DATA FOR THIS TASK Block Start
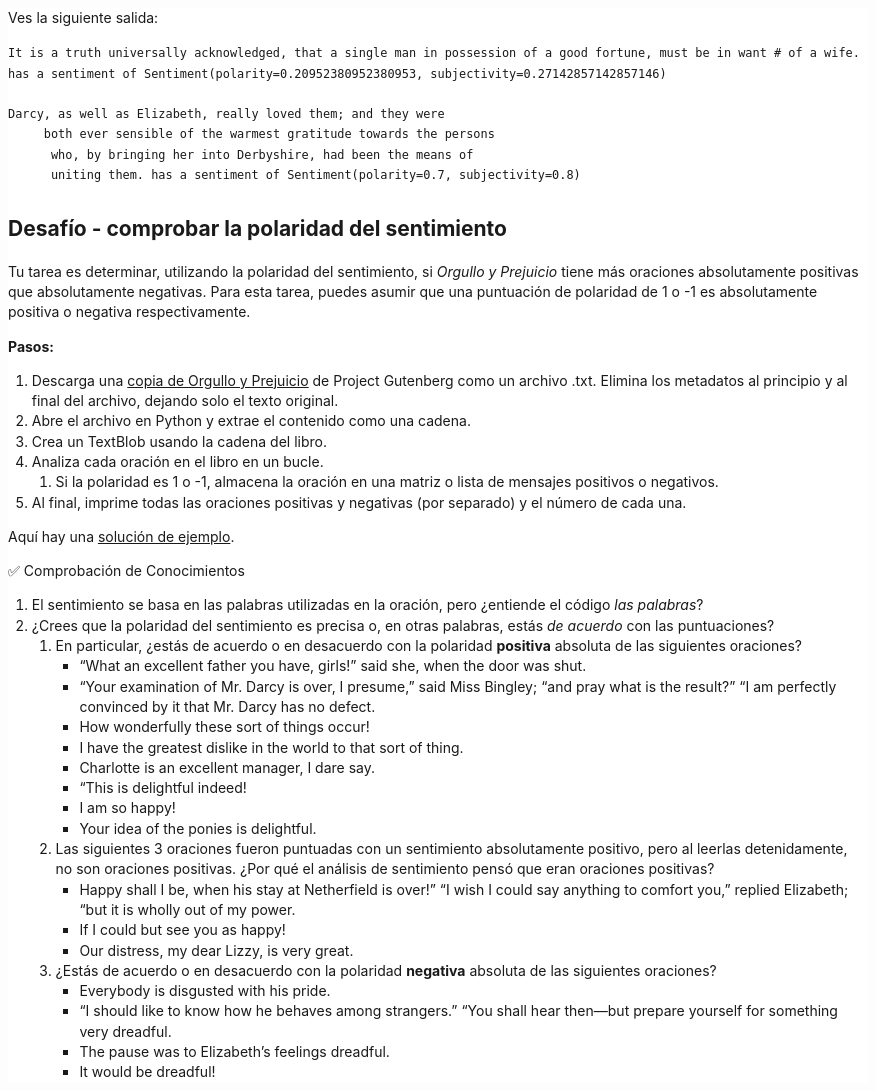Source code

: Ves la siguiente salida:

```output
It is a truth universally acknowledged, that a single man in possession of a good fortune, must be in want # of a wife. has a sentiment of Sentiment(polarity=0.20952380952380953, subjectivity=0.27142857142857146)

Darcy, as well as Elizabeth, really loved them; and they were
     both ever sensible of the warmest gratitude towards the persons
      who, by bringing her into Derbyshire, had been the means of
      uniting them. has a sentiment of Sentiment(polarity=0.7, subjectivity=0.8)
```

## Desafío - comprobar la polaridad del sentimiento

Tu tarea es determinar, utilizando la polaridad del sentimiento, si *Orgullo y Prejuicio* tiene más oraciones absolutamente positivas que absolutamente negativas. Para esta tarea, puedes asumir que una puntuación de polaridad de 1 o -1 es absolutamente positiva o negativa respectivamente.

**Pasos:**

1. Descarga una [copia de Orgullo y Prejuicio](https://www.gutenberg.org/files/1342/1342-h/1342-h.htm) de Project Gutenberg como un archivo .txt. Elimina los metadatos al principio y al final del archivo, dejando solo el texto original.
2. Abre el archivo en Python y extrae el contenido como una cadena.
3. Crea un TextBlob usando la cadena del libro.
4. Analiza cada oración en el libro en un bucle.
   1. Si la polaridad es 1 o -1, almacena la oración en una matriz o lista de mensajes positivos o negativos.
5. Al final, imprime todas las oraciones positivas y negativas (por separado) y el número de cada una.

Aquí hay una [solución de ejemplo](https://github.com/microsoft/ML-For-Beginners/blob/main/6-NLP/3-Translation-Sentiment/solution/notebook.ipynb).

✅ Comprobación de Conocimientos

1. El sentimiento se basa en las palabras utilizadas en la oración, pero ¿entiende el código *las palabras*?
2. ¿Crees que la polaridad del sentimiento es precisa o, en otras palabras, estás *de acuerdo* con las puntuaciones?
   1. En particular, ¿estás de acuerdo o en desacuerdo con la polaridad **positiva** absoluta de las siguientes oraciones?
      * “What an excellent father you have, girls!” said she, when the door was shut.
      * “Your examination of Mr. Darcy is over, I presume,” said Miss Bingley; “and pray what is the result?” “I am perfectly convinced by it that Mr. Darcy has no defect.
      * How wonderfully these sort of things occur!
      * I have the greatest dislike in the world to that sort of thing.
      * Charlotte is an excellent manager, I dare say.
      * “This is delightful indeed!
      * I am so happy!
      * Your idea of the ponies is delightful.
   2. Las siguientes 3 oraciones fueron puntuadas con un sentimiento absolutamente positivo, pero al leerlas detenidamente, no son oraciones positivas. ¿Por qué el análisis de sentimiento pensó que eran oraciones positivas?
      * Happy shall I be, when his stay at Netherfield is over!” “I wish I could say anything to comfort you,” replied Elizabeth; “but it is wholly out of my power.
      * If I could but see you as happy!
      * Our distress, my dear Lizzy, is very great.
   3. ¿Estás de acuerdo o en desacuerdo con la polaridad **negativa** absoluta de las siguientes oraciones?
      - Everybody is disgusted with his pride.
      - “I should like to know how he behaves among strangers.” “You shall hear then—but prepare yourself for something very dreadful.
      - The pause was to Elizabeth’s feelings dreadful.
      - It would be dreadful!
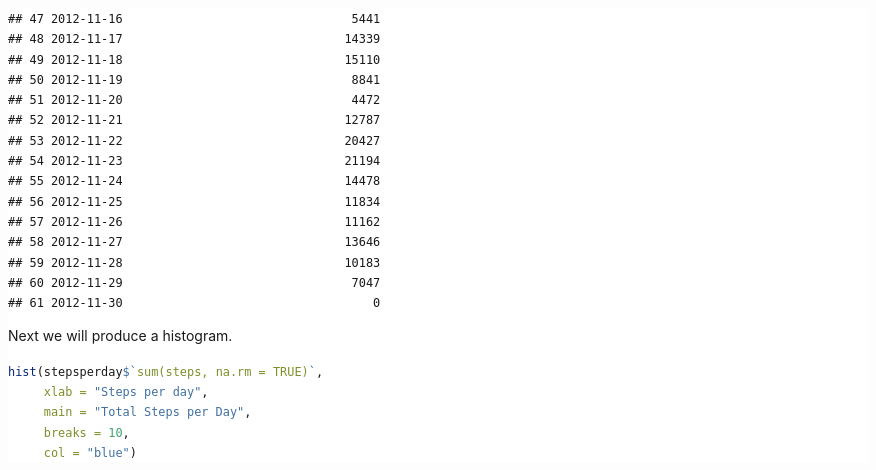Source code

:     ## 47 2012-11-16                                5441
    ## 48 2012-11-17                               14339
    ## 49 2012-11-18                               15110
    ## 50 2012-11-19                                8841
    ## 51 2012-11-20                                4472
    ## 52 2012-11-21                               12787
    ## 53 2012-11-22                               20427
    ## 54 2012-11-23                               21194
    ## 55 2012-11-24                               14478
    ## 56 2012-11-25                               11834
    ## 57 2012-11-26                               11162
    ## 58 2012-11-27                               13646
    ## 59 2012-11-28                               10183
    ## 60 2012-11-29                                7047
    ## 61 2012-11-30                                   0

Next we will produce a histogram.

``` r
hist(stepsperday$`sum(steps, na.rm = TRUE)`,
     xlab = "Steps per day",
     main = "Total Steps per Day",
     breaks = 10,
     col = "blue")
```
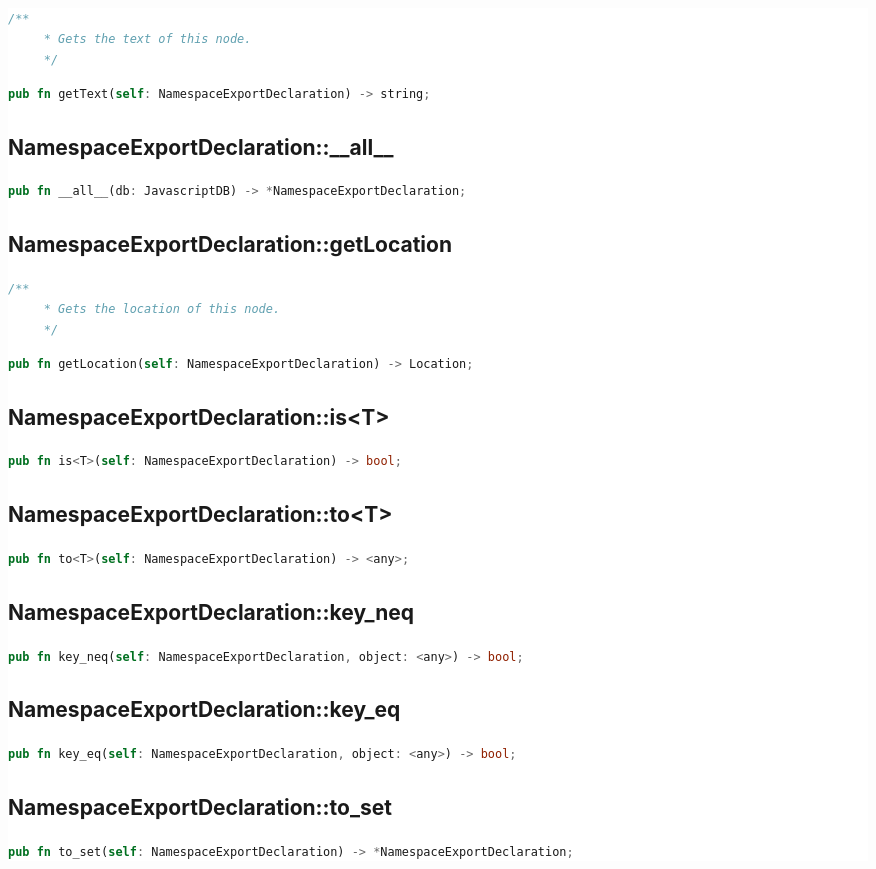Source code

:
 ```rust
/**
     * Gets the text of this node.
     */
```
```rust
pub fn getText(self: NamespaceExportDeclaration) -> string;
```
## NamespaceExportDeclaration::\_\_all\_\_

```rust
pub fn __all__(db: JavascriptDB) -> *NamespaceExportDeclaration;
```
## NamespaceExportDeclaration::getLocation

```rust
/**
     * Gets the location of this node.
     */
```
```rust
pub fn getLocation(self: NamespaceExportDeclaration) -> Location;
```
## NamespaceExportDeclaration::is\<T\>

```rust
pub fn is<T>(self: NamespaceExportDeclaration) -> bool;
```
## NamespaceExportDeclaration::to\<T\>

```rust
pub fn to<T>(self: NamespaceExportDeclaration) -> <any>;
```
## NamespaceExportDeclaration::key\_neq

```rust
pub fn key_neq(self: NamespaceExportDeclaration, object: <any>) -> bool;
```
## NamespaceExportDeclaration::key\_eq

```rust
pub fn key_eq(self: NamespaceExportDeclaration, object: <any>) -> bool;
```
## NamespaceExportDeclaration::to\_set

```rust
pub fn to_set(self: NamespaceExportDeclaration) -> *NamespaceExportDeclaration;
```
DATA FOR THIS TASK Block End
■ **THE TASK**
Copy, from the material, each line that holds the string "oración".

■ **RESULT FOR THIS TASK**
4. Analiza cada oración en el libro en un bucle.
   1. Si la polaridad es 1 o -1, almacena la oración en una matriz o lista de mensajes positivos o negativos.
1. El sentimiento se basa en las palabras utilizadas en la oración, pero ¿entiende el código *las palabras*?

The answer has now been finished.